I can assure the hon. Lady that this issue will not in any way distract from our important work on financial inclusion. Cash will indeed continue, and no part of the consultation talks about in any way replacing it. Rather, this is about ensuring access to that currency, so that potentially it will no longer be gated behind existing financial institutions; it could be something that new participants make available to citizens without some of the constraints that are sometimes put on the financial services system. The consultation also addresses the risk, which the hon. Lady rightly raised, should everybody withdraw their money all at once to invest in this digital currency.
However, the hon. Lady’s comments were a speech of two halves, and the second half was as wrong as it was unnecessary. This Government have never promoted a crypto wild west. The current Financial Services and Markets Bill contains more measures to protect consumers.
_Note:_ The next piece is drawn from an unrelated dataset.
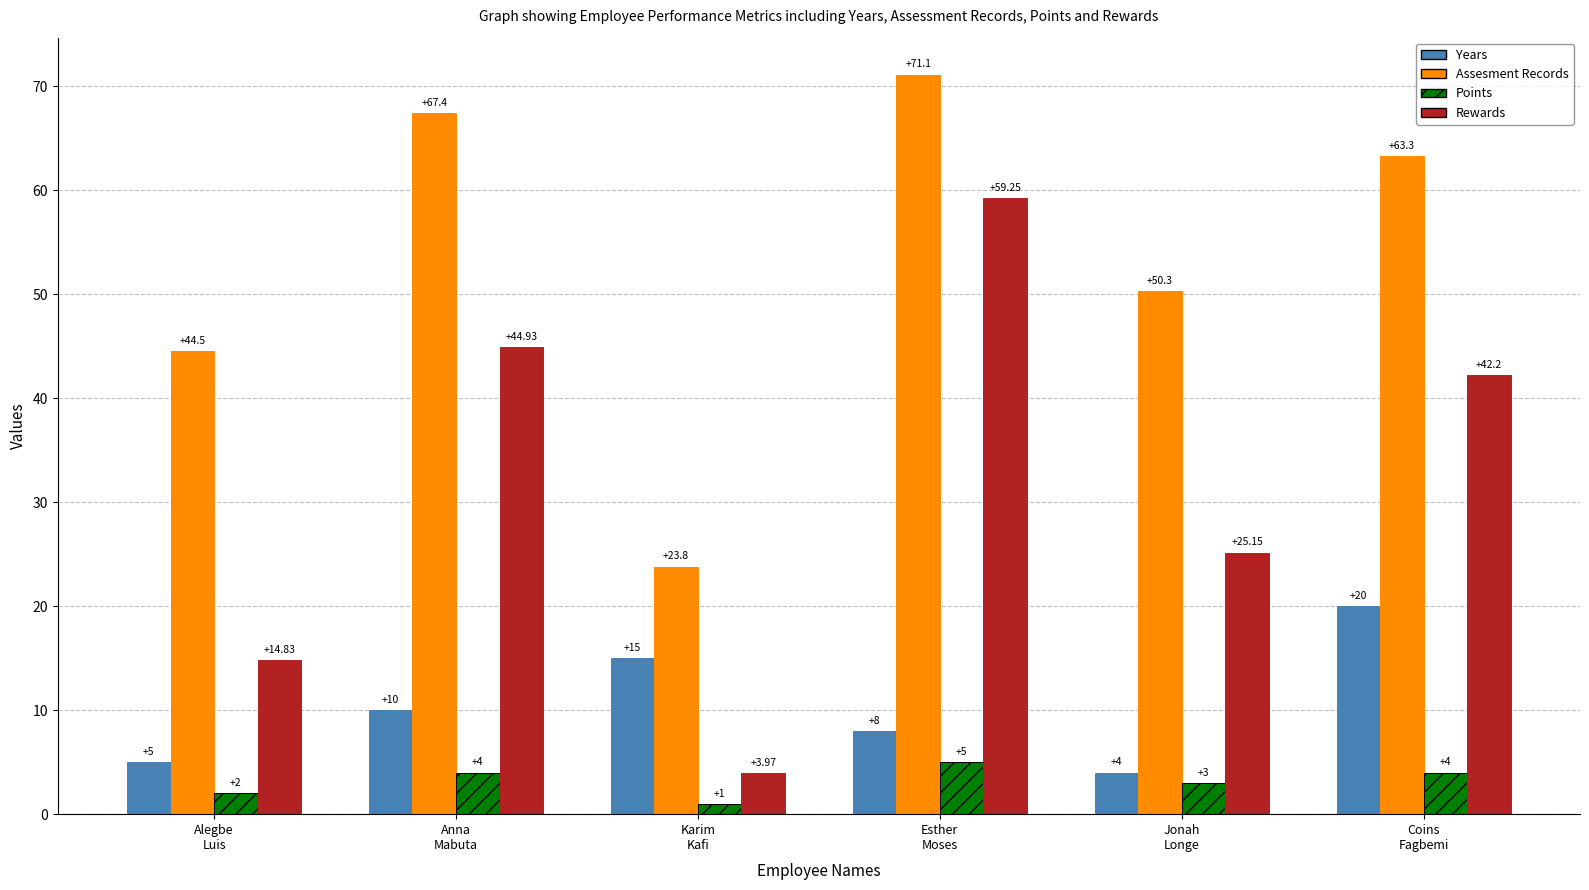

What is the minimum value for Years?

4.0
The risks that consumers face have always been extremely clear, but when it came to financial promotions, one of the biggest challenges we faced was the Mayor of London and Transport for London, which gained a reputation for accepting particular adverts from the crypto industry.
The Treasury Committee has opened an inquiry into crypto, and this morning we had a session at which the chief executives of the major high street banks appeared before us. The real question we wanted to ask them was why they have been paying our constituents so little on their savings since the Bank of England started to increase rates. Is not the logical conclusion of the consultation process that my hon. Friend has opened today that each of us should be able to hold a digital currency account at the Bank of England, and to earn the Bank rate on our holdings and disintermediate the entire banking sector?
I thank my hon. Friend for her, as ever, wise points, as well as her wise chairmanship of the Treasury Committee. It is absolutely imperative that savers get the interest rates that they are entitled to. I commend my colleagues in National Savings and Investments, who have significantly increased the rates offered to savers. Of course, she also raises one potential opportunity, in that, although a digital pound would sit alongside our existing financial services infrastructure, it potentially offers consumers and citizens a different choice, which could involve the ability to hold currency through intermediaries other than the current banks.